Your task:
Copy out every line of the entries below character for character, leaving the pictures out of your answer.

(Saved entries)

↓↓↓

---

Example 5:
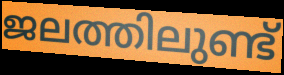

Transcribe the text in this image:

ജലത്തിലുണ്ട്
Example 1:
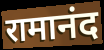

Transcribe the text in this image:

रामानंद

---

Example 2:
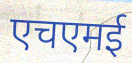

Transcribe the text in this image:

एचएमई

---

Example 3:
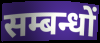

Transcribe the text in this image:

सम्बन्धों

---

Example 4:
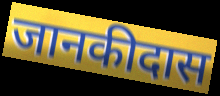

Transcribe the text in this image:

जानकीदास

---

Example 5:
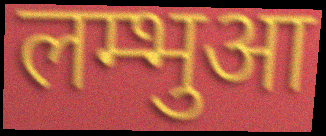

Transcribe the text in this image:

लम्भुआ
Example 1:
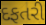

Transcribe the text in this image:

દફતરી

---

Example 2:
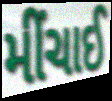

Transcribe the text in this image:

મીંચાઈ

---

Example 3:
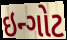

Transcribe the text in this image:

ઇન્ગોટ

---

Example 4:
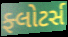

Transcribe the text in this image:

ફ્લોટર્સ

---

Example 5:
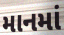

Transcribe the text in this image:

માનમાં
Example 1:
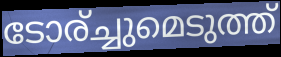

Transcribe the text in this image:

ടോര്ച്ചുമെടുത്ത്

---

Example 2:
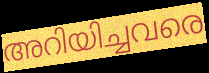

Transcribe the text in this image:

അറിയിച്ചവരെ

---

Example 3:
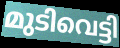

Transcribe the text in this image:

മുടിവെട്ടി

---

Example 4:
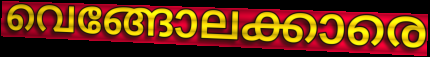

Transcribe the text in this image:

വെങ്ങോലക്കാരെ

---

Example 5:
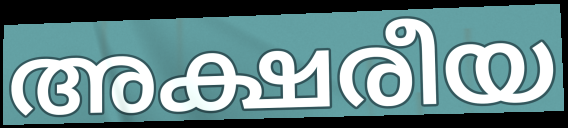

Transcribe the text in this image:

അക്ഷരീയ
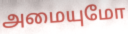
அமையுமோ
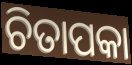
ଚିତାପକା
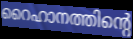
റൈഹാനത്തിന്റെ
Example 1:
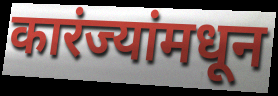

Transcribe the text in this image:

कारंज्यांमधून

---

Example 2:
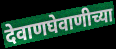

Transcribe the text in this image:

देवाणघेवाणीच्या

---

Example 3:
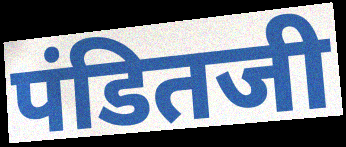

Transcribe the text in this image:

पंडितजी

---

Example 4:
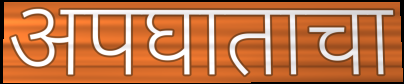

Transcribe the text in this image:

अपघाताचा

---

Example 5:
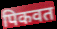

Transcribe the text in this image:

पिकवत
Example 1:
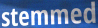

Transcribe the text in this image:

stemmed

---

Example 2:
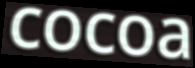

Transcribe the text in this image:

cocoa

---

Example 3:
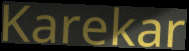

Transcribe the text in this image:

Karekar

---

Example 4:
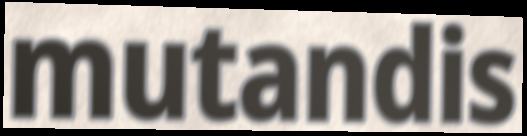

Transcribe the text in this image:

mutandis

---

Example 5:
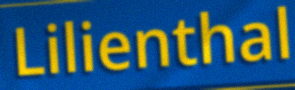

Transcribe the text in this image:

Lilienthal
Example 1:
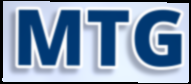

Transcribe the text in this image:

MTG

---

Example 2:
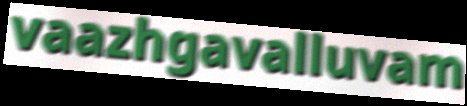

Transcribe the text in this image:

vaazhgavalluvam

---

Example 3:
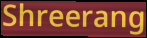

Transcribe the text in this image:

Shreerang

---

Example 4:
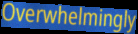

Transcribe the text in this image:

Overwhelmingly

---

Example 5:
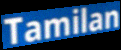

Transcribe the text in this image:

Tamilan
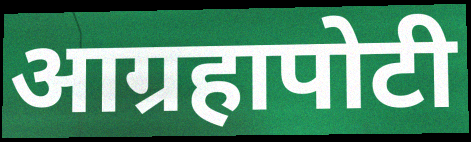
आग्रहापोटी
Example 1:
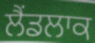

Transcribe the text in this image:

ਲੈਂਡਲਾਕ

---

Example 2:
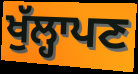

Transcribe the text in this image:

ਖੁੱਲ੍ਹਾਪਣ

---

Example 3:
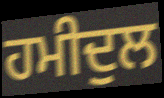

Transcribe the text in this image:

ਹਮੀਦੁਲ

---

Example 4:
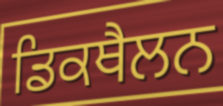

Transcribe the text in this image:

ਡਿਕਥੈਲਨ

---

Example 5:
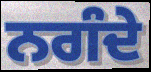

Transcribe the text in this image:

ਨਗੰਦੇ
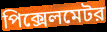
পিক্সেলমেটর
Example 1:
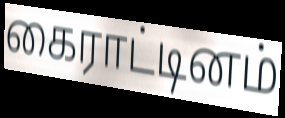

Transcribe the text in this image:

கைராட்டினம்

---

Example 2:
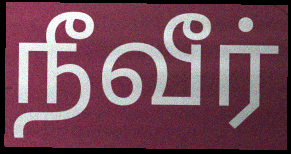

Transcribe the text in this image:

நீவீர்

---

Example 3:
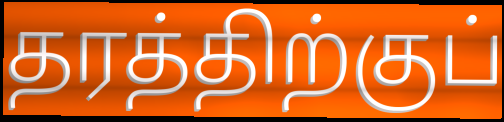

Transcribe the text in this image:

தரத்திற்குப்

↑↑↑

Answer to the task:
---

Example 5:

Transcribe the text in this image:

ജലത്തിലുണ്ട്
Example 1:

Transcribe the text in this image:

रामानंद

---

Example 2:

Transcribe the text in this image:

एचएमई

---

Example 3:

Transcribe the text in this image:

सम्बन्धों

---

Example 4:

Transcribe the text in this image:

जानकीदास

---

Example 5:

Transcribe the text in this image:

लम्भुआ
Example 1:

Transcribe the text in this image:

દફતરી

---

Example 2:

Transcribe the text in this image:

મીંચાઈ

---

Example 3:

Transcribe the text in this image:

ઇન્ગોટ

---

Example 4:

Transcribe the text in this image:

ફ્લોટર્સ

---

Example 5:

Transcribe the text in this image:

માનમાં
Example 1:

Transcribe the text in this image:

ടോര്ച്ചുമെടുത്ത്

---

Example 2:

Transcribe the text in this image:

അറിയിച്ചവരെ

---

Example 3:

Transcribe the text in this image:

മുടിവെട്ടി

---

Example 4:

Transcribe the text in this image:

വെങ്ങോലക്കാരെ

---

Example 5:

Transcribe the text in this image:

അക്ഷരീയ
அமையுமோ
ଚିତାପକା
റൈഹാനത്തിന്റെ
Example 1:

Transcribe the text in this image:

कारंज्यांमधून

---

Example 2:

Transcribe the text in this image:

देवाणघेवाणीच्या

---

Example 3:

Transcribe the text in this image:

पंडितजी

---

Example 4:

Transcribe the text in this image:

अपघाताचा

---

Example 5:

Transcribe the text in this image:

पिकवत
Example 1:

Transcribe the text in this image:

stemmed

---

Example 2:

Transcribe the text in this image:

cocoa

---

Example 3:

Transcribe the text in this image:

Karekar

---

Example 4:

Transcribe the text in this image:

mutandis

---

Example 5:

Transcribe the text in this image:

Lilienthal
Example 1:

Transcribe the text in this image:

MTG

---

Example 2:

Transcribe the text in this image:

vaazhgavalluvam

---

Example 3:

Transcribe the text in this image:

Shreerang

---

Example 4:

Transcribe the text in this image:

Overwhelmingly

---

Example 5:

Transcribe the text in this image:

Tamilan
आग्रहापोटी
Example 1:

Transcribe the text in this image:

ਲੈਂਡਲਾਕ

---

Example 2:

Transcribe the text in this image:

ਖੁੱਲ੍ਹਾਪਣ

---

Example 3:

Transcribe the text in this image:

ਹਮੀਦੁਲ

---

Example 4:

Transcribe the text in this image:

ਡਿਕਥੈਲਨ

---

Example 5:

Transcribe the text in this image:

ਨਗੰਦੇ
পিক্সেলমেটর
Example 1:

Transcribe the text in this image:

கைராட்டினம்

---

Example 2:

Transcribe the text in this image:

நீவீர்

---

Example 3:

Transcribe the text in this image:

தரத்திற்குப்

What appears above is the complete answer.